Letter: Council needs to highlight city’s value and bring in growth

Published 8:30 pm Tuesday, August 10, 2021

Excerpt sent to City Council:

“Albert Lea was a fantastic place to grow up in the ’50s and ’60s and, as a native of the city, the extreme lack of robust economic development growth since then has been disturbing to watch — especially being at the ideal hub of Interstates 35W and 90.

With the terrible blow of Farmstead (previously Wilson & Co.) having declared bankruptcy and closing its doors in 1990 and then demolishing the plant, it is good news there are now plans for the Blazing Star center. I hope it will be vibrant and bring life and many new businesses to that area. In addition, the development of MercyOne is very beneficial, as you well know, to current and future residents.

I watched the July 26 City Council meeting video and as a transcriber for various metro area city councils, boards and commissions, I was very concerned the City Clerk’s response to a resident’s phone request for direction (as to how to be added to a council meeting agenda) was “I don’t know how.” At the very least, the response should have been, “I don’t know how now — but I will find out and get back to you.”

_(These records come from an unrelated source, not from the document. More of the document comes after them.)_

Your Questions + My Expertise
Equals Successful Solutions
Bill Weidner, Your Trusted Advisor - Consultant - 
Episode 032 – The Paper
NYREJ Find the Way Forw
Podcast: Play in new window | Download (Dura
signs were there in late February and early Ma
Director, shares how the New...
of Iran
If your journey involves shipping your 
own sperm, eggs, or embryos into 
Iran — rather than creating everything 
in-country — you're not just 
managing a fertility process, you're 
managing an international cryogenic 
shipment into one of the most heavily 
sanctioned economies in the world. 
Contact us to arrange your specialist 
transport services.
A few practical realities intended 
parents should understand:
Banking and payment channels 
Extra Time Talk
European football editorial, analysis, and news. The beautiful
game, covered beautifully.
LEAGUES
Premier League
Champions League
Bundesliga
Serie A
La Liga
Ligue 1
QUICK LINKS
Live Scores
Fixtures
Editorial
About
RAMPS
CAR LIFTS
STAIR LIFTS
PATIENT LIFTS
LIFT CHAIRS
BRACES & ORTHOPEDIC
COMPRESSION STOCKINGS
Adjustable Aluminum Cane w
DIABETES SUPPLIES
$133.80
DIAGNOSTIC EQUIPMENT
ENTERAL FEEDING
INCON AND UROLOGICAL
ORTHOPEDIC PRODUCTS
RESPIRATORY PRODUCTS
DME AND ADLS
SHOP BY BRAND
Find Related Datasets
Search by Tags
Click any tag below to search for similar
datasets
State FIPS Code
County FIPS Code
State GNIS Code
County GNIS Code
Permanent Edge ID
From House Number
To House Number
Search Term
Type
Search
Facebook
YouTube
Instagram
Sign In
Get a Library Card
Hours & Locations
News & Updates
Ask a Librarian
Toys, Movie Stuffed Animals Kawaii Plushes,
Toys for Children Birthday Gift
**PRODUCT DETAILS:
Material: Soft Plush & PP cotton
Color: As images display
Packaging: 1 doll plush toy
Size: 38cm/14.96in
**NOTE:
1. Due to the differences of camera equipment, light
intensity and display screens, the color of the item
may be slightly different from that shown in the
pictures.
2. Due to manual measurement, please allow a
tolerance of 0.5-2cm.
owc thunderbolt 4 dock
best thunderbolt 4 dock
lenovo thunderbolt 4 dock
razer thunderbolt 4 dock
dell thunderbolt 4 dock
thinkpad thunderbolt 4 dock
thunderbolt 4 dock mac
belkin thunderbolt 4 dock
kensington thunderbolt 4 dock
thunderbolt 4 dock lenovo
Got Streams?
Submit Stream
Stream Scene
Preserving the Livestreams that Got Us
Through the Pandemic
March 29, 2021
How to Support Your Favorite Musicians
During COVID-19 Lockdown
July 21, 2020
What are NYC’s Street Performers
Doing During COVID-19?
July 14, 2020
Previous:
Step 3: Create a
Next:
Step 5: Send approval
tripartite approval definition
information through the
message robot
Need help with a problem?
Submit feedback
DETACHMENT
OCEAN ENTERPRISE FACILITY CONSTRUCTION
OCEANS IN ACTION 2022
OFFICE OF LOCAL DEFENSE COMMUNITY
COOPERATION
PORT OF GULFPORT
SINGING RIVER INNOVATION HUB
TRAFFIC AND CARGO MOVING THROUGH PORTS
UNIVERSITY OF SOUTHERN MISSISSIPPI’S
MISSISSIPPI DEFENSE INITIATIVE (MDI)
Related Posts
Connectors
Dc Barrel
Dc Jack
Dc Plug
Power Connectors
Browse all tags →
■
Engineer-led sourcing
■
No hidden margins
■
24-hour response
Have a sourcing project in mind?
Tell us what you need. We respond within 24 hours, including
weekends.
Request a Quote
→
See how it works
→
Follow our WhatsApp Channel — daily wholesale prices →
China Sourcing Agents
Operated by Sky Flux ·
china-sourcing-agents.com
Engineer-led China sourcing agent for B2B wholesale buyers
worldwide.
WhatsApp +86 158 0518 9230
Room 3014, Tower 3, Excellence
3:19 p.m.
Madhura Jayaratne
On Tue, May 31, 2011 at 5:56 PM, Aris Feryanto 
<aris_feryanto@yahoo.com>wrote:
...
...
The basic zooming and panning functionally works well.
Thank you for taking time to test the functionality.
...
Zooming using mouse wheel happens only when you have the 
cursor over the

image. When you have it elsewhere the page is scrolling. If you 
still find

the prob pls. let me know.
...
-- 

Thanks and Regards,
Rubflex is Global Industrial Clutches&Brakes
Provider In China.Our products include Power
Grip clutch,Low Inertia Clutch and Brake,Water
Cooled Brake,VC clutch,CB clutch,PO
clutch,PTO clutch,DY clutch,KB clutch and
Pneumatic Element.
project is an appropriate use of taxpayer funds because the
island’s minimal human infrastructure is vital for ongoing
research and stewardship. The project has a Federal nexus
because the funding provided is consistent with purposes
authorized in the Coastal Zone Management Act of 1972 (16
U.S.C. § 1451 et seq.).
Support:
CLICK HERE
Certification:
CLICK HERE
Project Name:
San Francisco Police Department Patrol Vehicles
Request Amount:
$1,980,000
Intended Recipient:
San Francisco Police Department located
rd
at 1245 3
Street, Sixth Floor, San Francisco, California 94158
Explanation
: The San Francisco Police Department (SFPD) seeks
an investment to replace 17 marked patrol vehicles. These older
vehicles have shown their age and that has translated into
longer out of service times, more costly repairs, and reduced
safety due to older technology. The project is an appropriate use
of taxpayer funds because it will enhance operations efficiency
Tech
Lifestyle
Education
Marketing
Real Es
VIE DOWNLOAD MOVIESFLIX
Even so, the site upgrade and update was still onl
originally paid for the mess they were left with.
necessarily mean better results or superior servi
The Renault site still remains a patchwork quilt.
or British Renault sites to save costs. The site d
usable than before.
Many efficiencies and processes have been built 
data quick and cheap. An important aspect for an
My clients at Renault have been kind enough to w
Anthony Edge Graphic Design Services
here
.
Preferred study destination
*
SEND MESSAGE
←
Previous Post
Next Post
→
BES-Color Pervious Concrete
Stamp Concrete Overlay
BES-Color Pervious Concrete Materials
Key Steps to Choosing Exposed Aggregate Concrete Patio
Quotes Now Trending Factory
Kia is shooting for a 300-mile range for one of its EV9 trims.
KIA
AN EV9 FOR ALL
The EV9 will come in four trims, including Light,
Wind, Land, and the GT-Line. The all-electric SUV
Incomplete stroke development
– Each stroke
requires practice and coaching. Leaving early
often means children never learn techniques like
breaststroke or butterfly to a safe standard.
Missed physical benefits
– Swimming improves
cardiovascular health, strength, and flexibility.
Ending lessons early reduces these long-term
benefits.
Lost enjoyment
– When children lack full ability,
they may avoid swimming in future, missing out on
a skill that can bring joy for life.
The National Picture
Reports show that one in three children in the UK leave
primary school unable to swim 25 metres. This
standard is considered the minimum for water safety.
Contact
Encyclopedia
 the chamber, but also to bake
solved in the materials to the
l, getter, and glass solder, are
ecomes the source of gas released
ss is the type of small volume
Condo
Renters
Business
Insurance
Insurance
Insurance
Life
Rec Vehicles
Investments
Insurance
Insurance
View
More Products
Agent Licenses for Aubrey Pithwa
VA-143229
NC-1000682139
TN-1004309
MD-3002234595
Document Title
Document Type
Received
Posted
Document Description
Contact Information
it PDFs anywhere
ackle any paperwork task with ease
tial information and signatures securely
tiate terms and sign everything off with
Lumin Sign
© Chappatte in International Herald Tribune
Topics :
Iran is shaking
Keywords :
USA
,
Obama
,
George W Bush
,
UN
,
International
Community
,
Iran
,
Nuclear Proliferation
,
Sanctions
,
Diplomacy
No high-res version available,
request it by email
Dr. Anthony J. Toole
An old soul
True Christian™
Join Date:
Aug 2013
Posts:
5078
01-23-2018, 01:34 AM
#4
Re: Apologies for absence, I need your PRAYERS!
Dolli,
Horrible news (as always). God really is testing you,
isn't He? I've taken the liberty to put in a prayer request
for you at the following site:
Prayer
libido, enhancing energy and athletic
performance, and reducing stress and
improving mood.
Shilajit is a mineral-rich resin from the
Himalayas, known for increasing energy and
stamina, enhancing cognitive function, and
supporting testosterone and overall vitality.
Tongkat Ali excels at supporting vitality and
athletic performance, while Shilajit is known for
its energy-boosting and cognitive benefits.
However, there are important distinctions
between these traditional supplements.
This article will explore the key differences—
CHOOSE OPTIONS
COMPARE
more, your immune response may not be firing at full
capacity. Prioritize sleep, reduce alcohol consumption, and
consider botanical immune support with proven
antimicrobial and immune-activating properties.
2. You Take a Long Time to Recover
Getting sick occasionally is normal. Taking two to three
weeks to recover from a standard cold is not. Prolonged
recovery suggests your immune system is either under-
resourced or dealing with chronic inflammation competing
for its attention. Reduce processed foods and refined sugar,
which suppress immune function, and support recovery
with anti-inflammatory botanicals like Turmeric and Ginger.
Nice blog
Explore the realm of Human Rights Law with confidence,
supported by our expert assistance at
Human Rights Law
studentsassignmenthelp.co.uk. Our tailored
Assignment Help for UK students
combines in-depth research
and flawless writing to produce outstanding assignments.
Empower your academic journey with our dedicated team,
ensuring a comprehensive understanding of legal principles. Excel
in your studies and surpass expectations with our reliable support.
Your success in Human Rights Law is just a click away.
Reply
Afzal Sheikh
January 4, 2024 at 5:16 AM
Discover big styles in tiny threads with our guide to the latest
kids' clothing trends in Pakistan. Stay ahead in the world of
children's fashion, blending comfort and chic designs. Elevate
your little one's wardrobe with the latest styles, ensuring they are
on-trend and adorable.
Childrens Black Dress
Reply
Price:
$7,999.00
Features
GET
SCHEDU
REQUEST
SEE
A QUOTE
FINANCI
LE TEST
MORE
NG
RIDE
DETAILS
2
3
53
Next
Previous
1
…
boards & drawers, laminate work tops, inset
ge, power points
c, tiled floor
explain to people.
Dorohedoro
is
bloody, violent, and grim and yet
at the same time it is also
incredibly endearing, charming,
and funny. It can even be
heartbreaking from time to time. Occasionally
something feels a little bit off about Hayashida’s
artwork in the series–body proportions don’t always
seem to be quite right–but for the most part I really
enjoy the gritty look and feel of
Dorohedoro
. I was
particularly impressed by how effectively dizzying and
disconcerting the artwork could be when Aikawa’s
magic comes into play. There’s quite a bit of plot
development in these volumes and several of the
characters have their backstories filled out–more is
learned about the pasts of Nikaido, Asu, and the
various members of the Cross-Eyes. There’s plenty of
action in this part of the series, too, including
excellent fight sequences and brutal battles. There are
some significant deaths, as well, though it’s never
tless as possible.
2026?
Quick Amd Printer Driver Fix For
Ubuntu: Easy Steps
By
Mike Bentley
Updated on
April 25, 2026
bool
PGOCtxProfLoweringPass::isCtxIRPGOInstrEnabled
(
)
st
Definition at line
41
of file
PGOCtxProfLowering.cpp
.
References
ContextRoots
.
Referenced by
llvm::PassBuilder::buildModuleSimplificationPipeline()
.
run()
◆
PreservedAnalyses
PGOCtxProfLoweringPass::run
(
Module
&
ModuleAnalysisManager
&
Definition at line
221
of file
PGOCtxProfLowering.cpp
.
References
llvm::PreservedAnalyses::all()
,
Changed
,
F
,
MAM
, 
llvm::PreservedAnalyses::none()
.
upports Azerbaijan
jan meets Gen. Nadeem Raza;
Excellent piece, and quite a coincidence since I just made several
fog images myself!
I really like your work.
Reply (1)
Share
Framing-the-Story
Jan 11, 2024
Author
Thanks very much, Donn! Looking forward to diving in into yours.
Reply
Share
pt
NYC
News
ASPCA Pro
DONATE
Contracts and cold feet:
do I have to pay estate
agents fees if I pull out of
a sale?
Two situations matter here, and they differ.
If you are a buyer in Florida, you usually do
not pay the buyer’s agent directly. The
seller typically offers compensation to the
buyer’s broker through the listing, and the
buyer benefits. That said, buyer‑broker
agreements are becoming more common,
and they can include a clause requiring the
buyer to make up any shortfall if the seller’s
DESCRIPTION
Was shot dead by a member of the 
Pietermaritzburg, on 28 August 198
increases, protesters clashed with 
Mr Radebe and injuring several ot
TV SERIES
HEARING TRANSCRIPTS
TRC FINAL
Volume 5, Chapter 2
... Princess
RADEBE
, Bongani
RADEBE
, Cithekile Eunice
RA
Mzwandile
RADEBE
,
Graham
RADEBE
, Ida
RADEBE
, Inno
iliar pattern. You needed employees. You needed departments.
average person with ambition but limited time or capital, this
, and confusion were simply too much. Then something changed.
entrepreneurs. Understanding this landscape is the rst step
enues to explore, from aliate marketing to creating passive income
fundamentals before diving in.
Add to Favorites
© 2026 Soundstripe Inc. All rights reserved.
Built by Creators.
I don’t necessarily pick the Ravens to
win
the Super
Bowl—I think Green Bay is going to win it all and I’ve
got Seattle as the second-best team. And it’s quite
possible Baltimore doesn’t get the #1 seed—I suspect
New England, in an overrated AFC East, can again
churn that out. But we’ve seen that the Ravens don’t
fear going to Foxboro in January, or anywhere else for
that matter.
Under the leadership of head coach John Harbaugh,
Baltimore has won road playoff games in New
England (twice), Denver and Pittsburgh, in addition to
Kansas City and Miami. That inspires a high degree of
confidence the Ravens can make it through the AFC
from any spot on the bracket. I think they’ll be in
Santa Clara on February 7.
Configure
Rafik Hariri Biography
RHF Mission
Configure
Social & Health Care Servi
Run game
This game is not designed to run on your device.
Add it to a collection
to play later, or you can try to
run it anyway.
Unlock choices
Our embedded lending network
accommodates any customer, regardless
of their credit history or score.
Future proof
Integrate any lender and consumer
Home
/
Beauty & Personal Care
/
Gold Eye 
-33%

Related to this, I suggest adding a standing “community forum” item to your agendas. It’s a time when individuals may address the City Council about an item not included on the regular agenda. Speakers are requested to come to the podium, state their name and connection to the city and limit comments to five minutes. The council will listen to the brief remarks, ask clarifying questions and, if needed, request staff to follow up or direct the matter to be added to an upcoming agenda. Generally the City Council will not take official action on items raised at the Community Forum at the meeting on which they are raised. I believe this will provide the very communication opportunity that several residents requested at the July 26 meeting.

Additionally, I read the city’s mission and vision statements, and nowhere was there a reference to economic development. Of course, one wants “to be proud of a community that enhances the quality of life for current and future generations, to call home, and others can’t wait to visit” ­— but to entice new businesses and fresh ideas, the mission statement, I believe, also needs to target that audience as well, identify the city’s contributions to those businesses, and cite the city’s uniqueness (again, being at the enticing intersection of Interstate 35W and 90).

A town often becomes stagnant because the economic activity that supports it has failed, government actions, or uncontrolled adversities. Albert Lea’s population has remained stagnant at 18,000, perhaps even declined, since I left in 1972 — and its placement on the map is exceptional and deserves robust economic growth.

I hope that you, as the current powers-that-be, will choose to highlight the city’s value and bring much-needed growth to its door. I wish you the best in doing so during your watch.”